Department of Health Outcomes and Biomedical Informatics, College of Medicine, University of Florida, Clinical and Translational Research Building 2004 Mowry Road, PO Box 100177, Gainesville, Florida, USA.
BMC Med Inform Decis Mak. 2019 Dec 5;19(Suppl 5):232. doi: 10.1186/s12911-019-0935-4.
De-identification is a critical technology to facilitate the use of unstructured clinical text while protecting patient privacy and confidentiality. The clinical natural language processing (NLP) community has invested great efforts in developing methods and corpora for de-identification of clinical notes. These annotated corpora are valuable resources for developing automated systems to de-identify clinical text at local hospitals. However, existing studies often utilized training and test data collected from the same institution. There are few studies to explore automated de-identification under cross-institute settings. The goal of this study is to examine deep learning-based de-identification methods at a cross-institute setting, identify the bottlenecks, and provide potential solutions.
We created a de-identification corpus using a total 500 clinical notes from the University of Florida (UF) Health, developed deep learning-based de-identification models using 2014 i2b2/UTHealth corpus, and evaluated the performance using UF corpus.

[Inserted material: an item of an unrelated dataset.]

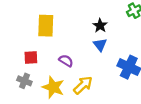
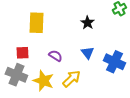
blue triangle: (100, 45) -> (87, 53), moved
gray cross: (24, 81) -> (16, 75), size x1.5

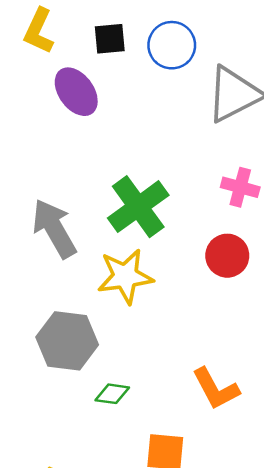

We compared five different word embeddings trained from the general English text, clinical text, and biomedical literature, explored lexical and linguistic features, and compared two strategies to customize the deep learning models using UF notes and resources.

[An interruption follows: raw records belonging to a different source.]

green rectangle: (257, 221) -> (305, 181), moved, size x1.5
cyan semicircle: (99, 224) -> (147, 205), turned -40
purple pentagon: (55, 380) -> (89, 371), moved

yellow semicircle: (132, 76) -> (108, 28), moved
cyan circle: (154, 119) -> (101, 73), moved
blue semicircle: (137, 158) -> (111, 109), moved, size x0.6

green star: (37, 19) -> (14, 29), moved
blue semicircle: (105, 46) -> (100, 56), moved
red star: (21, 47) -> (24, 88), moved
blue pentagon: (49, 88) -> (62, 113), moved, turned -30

Pre-trained word embeddings using a general English corpus achieved better performance than embeddings from de-identified clinical text and biomedical literature. The performance of deep learning models trained using only i2b2 corpus significantly dropped (strict and relax F1 scores dropped from 0.9547 and 0.9646 to 0.8568 and 0.8958) when applied to another corpus annotated at UF Health. Linguistic features could further improve the performance of de-identification in cross-institute settings. After customizing the models using UF notes and resource, the best model achieved the strict and relaxed F1 scores of 0.9288 and 0.9584, respectively.
It is necessary to customize de-identification models using local clinical text and other resources when applied in cross-institute settings. Fine-tuning is a potential solution to re-use pre-trained parameters and reduce the training time to customize deep learning-based de-identification models trained using clinical corpus from a different institution.

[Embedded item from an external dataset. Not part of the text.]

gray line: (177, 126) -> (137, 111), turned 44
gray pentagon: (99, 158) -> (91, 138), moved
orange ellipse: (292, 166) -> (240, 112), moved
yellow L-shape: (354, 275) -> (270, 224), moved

去识别是一项关键技术,可在保护患者隐私和机密性的同时,方便使用非结构化临床文本。临床自然语言处理 (NLP) 社区已经投入大量精力开发用于临床笔记去识别的方法和语料库。这些带注释的语料库是开发用于在当地医院自动识别临床文本的系统的宝贵资源。然而,现有研究通常利用来自同一机构的训练和测试数据。很少有研究探索跨机构环境下的自动去识别。本研究的目的是在跨机构环境下检查基于深度学习的去识别方法,识别瓶颈,并提供潜在的解决方案。
我们使用来自佛罗里达大学健康中心的总共 500 份临床笔记创建了一个去识别语料库,使用 2014 年 i2b2/UTHealth 语料库开发了基于深度学习的去识别模型,并使用 UF 语料库评估了性能。我们比较了五种不同的词向量,这些词向量分别是使用通用英语文本、去识别的临床文本和生物医学文献训练得到的,探索了词汇和语言特征,并比较了使用 UF 笔记和资源定制深度学习模型的两种策略。
使用通用英语语料库预训练的词向量比使用去识别的临床文本和生物医学文献训练的词向量具有更好的性能。当应用于在 UF 健康中心标注的另一个语料库时,仅使用 i2b2 语料库训练的深度学习模型的性能显著下降(严格和宽松 F1 分数从 0.9547 和 0.9646 下降到 0.8568 和 0.8958)。在跨机构设置中,语言特征可以进一步提高去识别的性能。使用 UF 笔记和资源对模型进行定制后,最佳模型分别实现了严格和宽松的 F1 分数 0.9288 和 0.9584。
在跨机构设置中应用时,有必要使用本地临床文本和其他资源对去识别模型进行定制。微调是重新使用预训练参数和减少训练时间以定制使用来自不同机构的临床语料库训练的基于深度学习的去识别模型的一种潜在解决方案。